There are things that members of the Church of England can do: make some changes and document them. But there are also rather obviously some things that God is already doing that are the condition for these practical measures. God is inspiring the vocations of young ethnic minority persons. God has endowed a significant group of articulate intellectual leaders with a powerful blend of patience and angry energy. God, the Son’s action makes reconciliation real. God, the Spirit’s action makes reconciliation endlessly possible.

The reconciliation whose particular outworking is concentrated into a series of well-thought-through bullet points is already underway. It was already underway in a series of reports and recommendations over several decades, although obstructed by inertia, complacency, and reluctance. The work has begun. The report draws attention to what is possible, what has been made possible now, under current conditions. It is a matter of removing obstructions as much as engaging in new forms of action: the forces are already acting to bend the arc towards justice.

Religion is at its best the small picture, answering the small questions, negotiating the challenges of everyday life on a human scale.

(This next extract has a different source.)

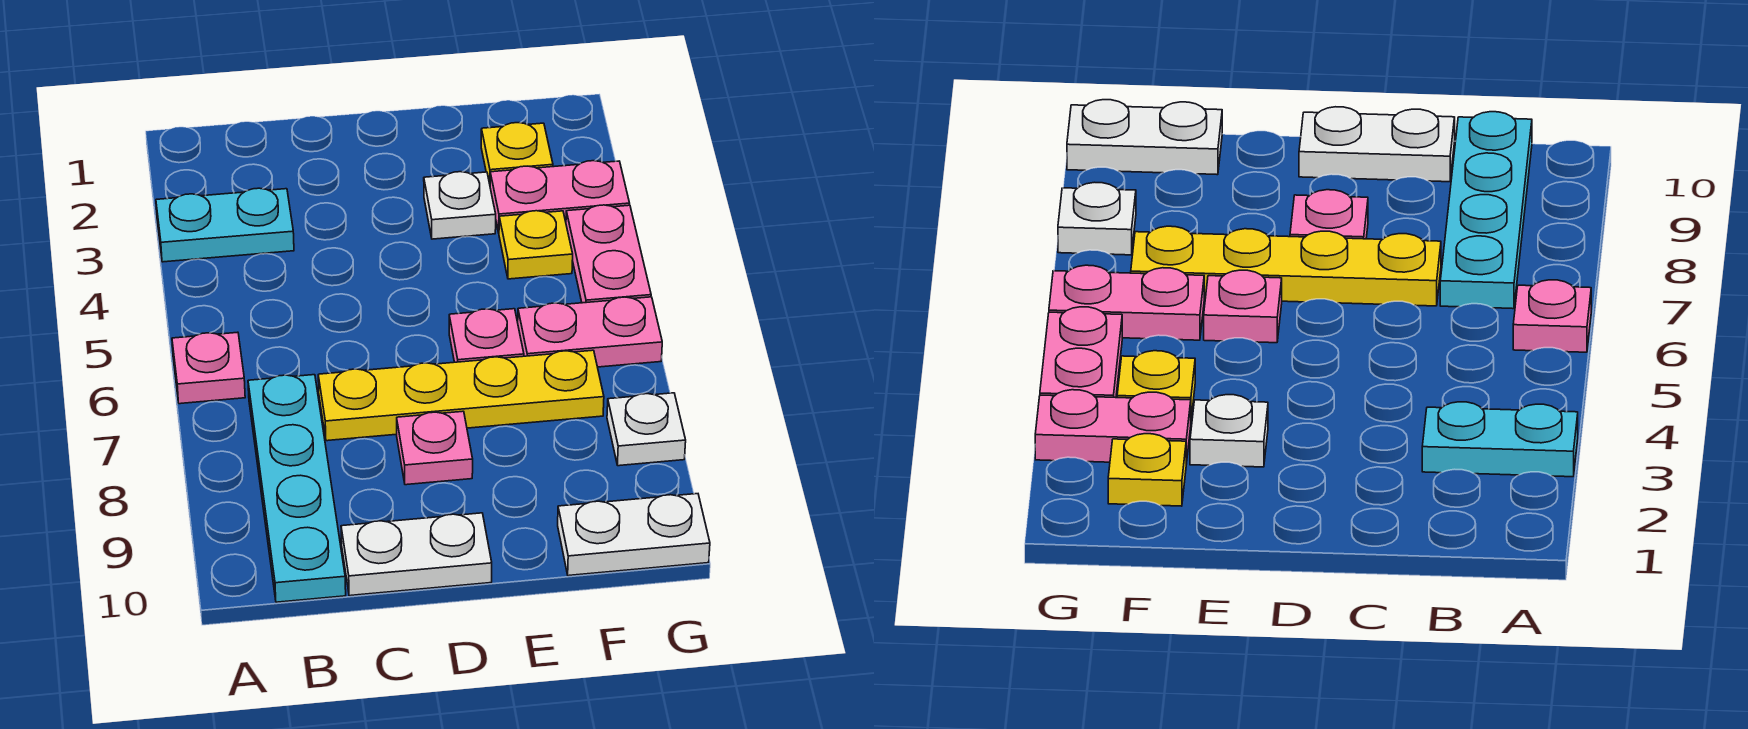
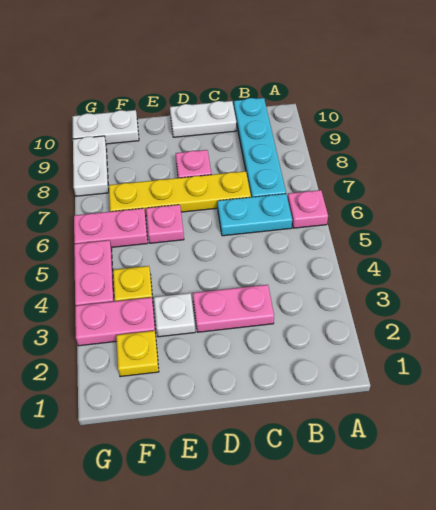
cyan 1x2 plate [156,188,294,262] -> cyan 1x2 plate moved to [217,194,292,236]
none -> pink 1x2 plate [193,285,274,332]
white 1x1 plate [607,393,686,466] -> white 1x2 plate [73,136,109,196]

Institutional racism is a constant threat to everyday flourishing, a relentless undermining of everyday relations between persons. It is a series and a structure of banal obstacles to responding to vocations. It is a mean, small thing that makes life meaner and smaller. But the flourishing, the relations, and the vocations do not need creating out of nothing, formed from the void, conjured into being. They are already created, already alive.

‘From Lament to Action’ is witness to a transformation that we merely need to let happen.

The transformation has already begun. Our task is to join in.

All of this is encapsulated in what I take to be at the heart of the report, and which is expressed succinctly in a paragraph devoted not to narrative nor to structure but to transformation, and which is simply called: How to Change.

“In our action plan we have, wherever possible, tried to work with the grain of where actions are already happening. There is already work going on within the NCIs to improve participation at trustee and senior levels. Some dioceses are already investing in work on racial justice. Both the National Ministry Team and the Church of England Education Office are already taking steps in some of the areas we have identified. But the Church of England’s lack of progress over the past decades means that some of our recommendations go further than those plans currently in place, recognising both the historical lack of progress and the potentially devastating effects of further future inaction.” (p.16)

Amen to that.

Author: Nicholas Adams

Nicholas Adams is Professor of Philosophical Theology at the University of Birmingham.